Venla was her normal rambunctious self, but this time Aada seemed to have caught up to her level of outgoingness. Sanni was a little shy at first, mostly because she is now studying English at school, 2 years already in fact, and I think she was worried about having to speak with me. I was so pleased to see at the confirmation party however, that once she warmed up to the idea, out little conversation of basic sentences allowed us to really communicate without body language or a translator sitting nearby like years prior.

Anna and Jarno are also both doing very well for themselves. With the girls older now, Anna is returning to more normal working schedules. The house looks beautiful. It has many aspects that are so characteristic of a Finnish house. Large, spacial windows, a nice porch with a bbq, a bathroom dedicated just to the sauna, and then Jarno’s favorite place of the house – the theater room. In the basement, one room is equipped with a projector and two rows of theater chairs they purchased from a closed down cinema, and now it is an entertainment room for the house.

The weekend went by quickly, with the party and events of the confirmation, as well as spending time with everyone. For those that know Fanny, you would know that she is a very dedicated player to the sport of Ringette, and I went with her one evening to see what the sport was all about. I was lucky enough to just stay on both feet while skating as the other girls whizzed by me whipping the rubber rings around the ice with their sticks during practice drills. Embarrassing as it may have been, I tried something new, and heading to the ice rink on a summer evening in Finland was an unexpected surprise during this visit.

I am also happy to add that I met up with some old friends from Finland as well.

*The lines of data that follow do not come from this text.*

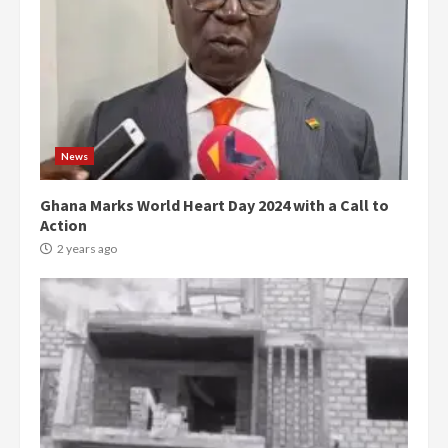
News
Ghana Marks World Heart Day 2024 with a Call to
Action
2 years ago
Democracy Hub Demo:
Protesters had ulterior motives –
Gideon Boako
2 years ago
3
Denkyira Traditional Council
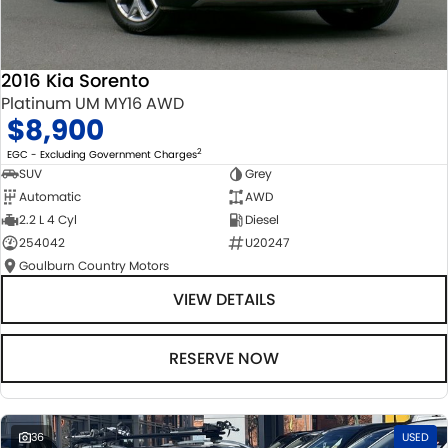
2016 Kia Sorento
Platinum UM MY16 AWD
$8,900
2
EGC - Excluding Government Charges
SUV
Grey
Automatic
AWD
2.2 L 4 Cyl
Diesel
254042
U20247
Goulburn Country Motors
VIEW DETAILS
RESERVE NOW
36
USED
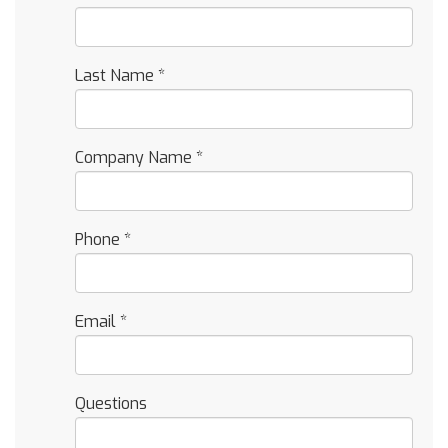
Last Name
*
Company Name
*
Phone
*
Email
*
Questions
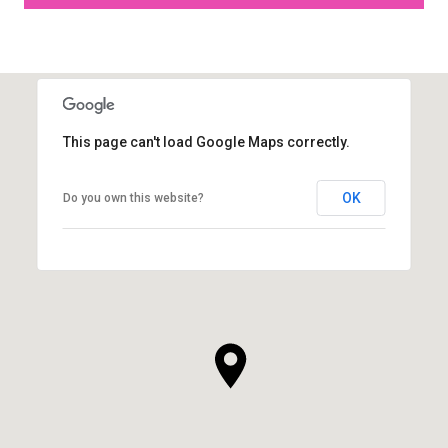
This page can't load Google Maps correctly.
OK
Do you own this website?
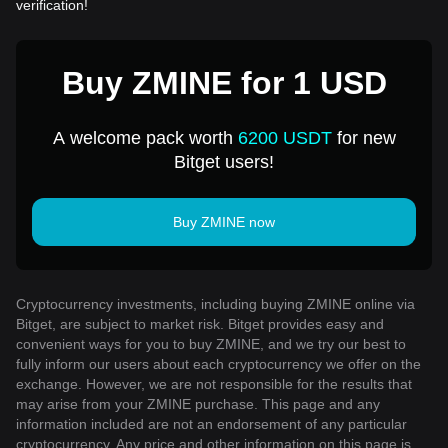
verification!
Buy ZMINE for 1 USD
A welcome pack worth
6200 USDT
for new
Bitget users!
Buy ZMINE now
Cryptocurrency investments, including buying ZMINE online via
Bitget, are subject to market risk. Bitget provides easy and
convenient ways for you to buy ZMINE, and we try our best to
fully inform our users about each cryptocurrency we offer on the
exchange. However, we are not responsible for the results that
may arise from your ZMINE purchase. This page and any
information included are not an endorsement of any particular
cryptocurrency. Any price and other information on this page is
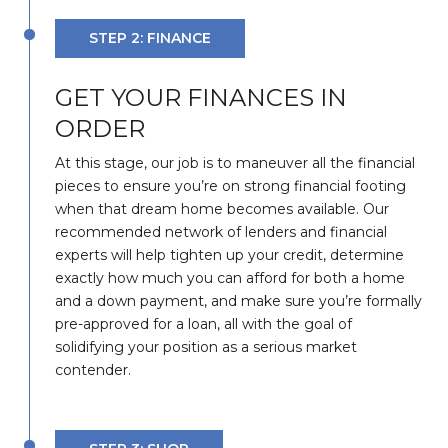
STEP 2: FINANCE
GET YOUR FINANCES IN
ORDER
At this stage, our job is to maneuver all the financial
pieces to ensure you’re on strong financial footing
when that dream home becomes available. Our
recommended network of lenders and financial
experts will help tighten up your credit, determine
exactly how much you can afford for both a home
and a down payment, and make sure you’re formally
pre-approved for a loan, all with the goal of
solidifying your position as a serious market
contender.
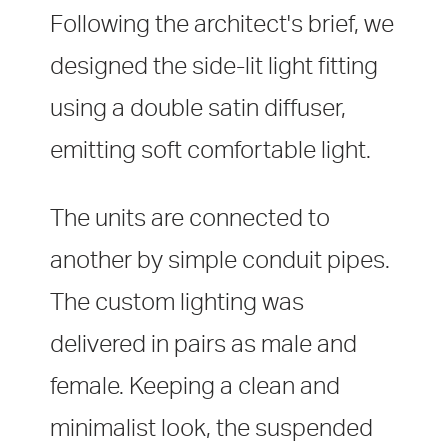
Following the architect's brief, we
designed the side-lit light fitting
using a double satin diffuser,
emitting soft comfortable light.
The units are connected to
another by simple conduit pipes.
The custom lighting was
delivered in pairs as male and
female. Keeping a clean and
minimalist look, the suspended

Joni, the neighbor down the street now lives in Turku city center, and I was able to meet him in the city – which really exemplified how cool it is to travel abroad, and to be able to call up an old friend and say you are in town. I also contacted Maria, a finish exchange student to Göttingen for the first semester of this year. I had pictures of her previously, so you might remember her from other travels of mine from this year. We got together to walk around the city, grab a coffee, and for the first and only time of my trip away, speak German – which was exciting in its own right to think that we were adding our own little bit of multiculturalism and diversity to the terrace of the café with many different languages being spoken.

The first few days went by very quickly, and the real event of my return to Finland was about to begin. I was going to be going sailing for the first time in my life, traveling along with my host family, and celebrating the Summer Equinox – Juhannus – on an Island of the Finnish archipelago. It sounded like paradise, and I couldn’t think of a better way to spend a day where the sun would practically never set beneath the horizon!